[STUDY QUESTIONS]:
A - In the post about Telstra, where is the writer's current residence located?
B - List every detail the post about Telstra gives about the writer's current residence.

[PASSAGE TO READ]:
● ● ● ● ●

Apart from a couple of landline telephone connections in pre-competition days, I’ve managed to avoid being a Telstra customer for most of my adult life. I consider myself fortunate that I’ve had very little chance to take part in the national sport of Telstra bashing, but I don’t need to be a customer to wonder why on earth anyone would choose Telstra over its competitors if a choice is available. Unfortunately, my current 3G mobile coverage-scarce living circumstances have forced me to purchase a Telstra mobile broadband service and my Telstra experience has begun.
Firstly, Telstra’s mobile broadband is ludicrously expensive compared to its competitors. Like, stupidly so. My current residence is within the advertised 3G zones of several providers but is relatively remote and located in a valley, cutting off all signals but Telstra’s. Rotten luck.

● ● ● ● ●

[DATASET EXTRACT]:
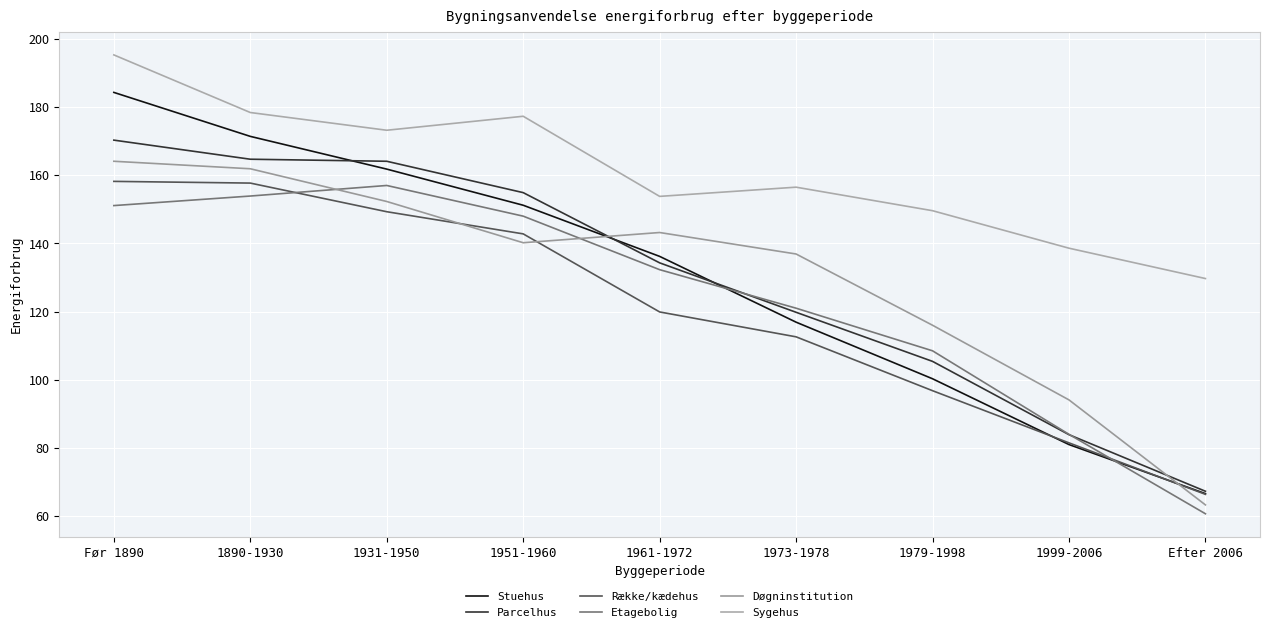

True or false: Etagebolig and Døgninstitution cross at least once.

True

● ● ● ● ●

[WRITTEN RESPONSES]:
A - It is relatively remote and located in a valley.

B - It is within the advertised 3G zones of several providers, it is relatively remote, and it is located in a valley that cuts off all signals except Telstra's.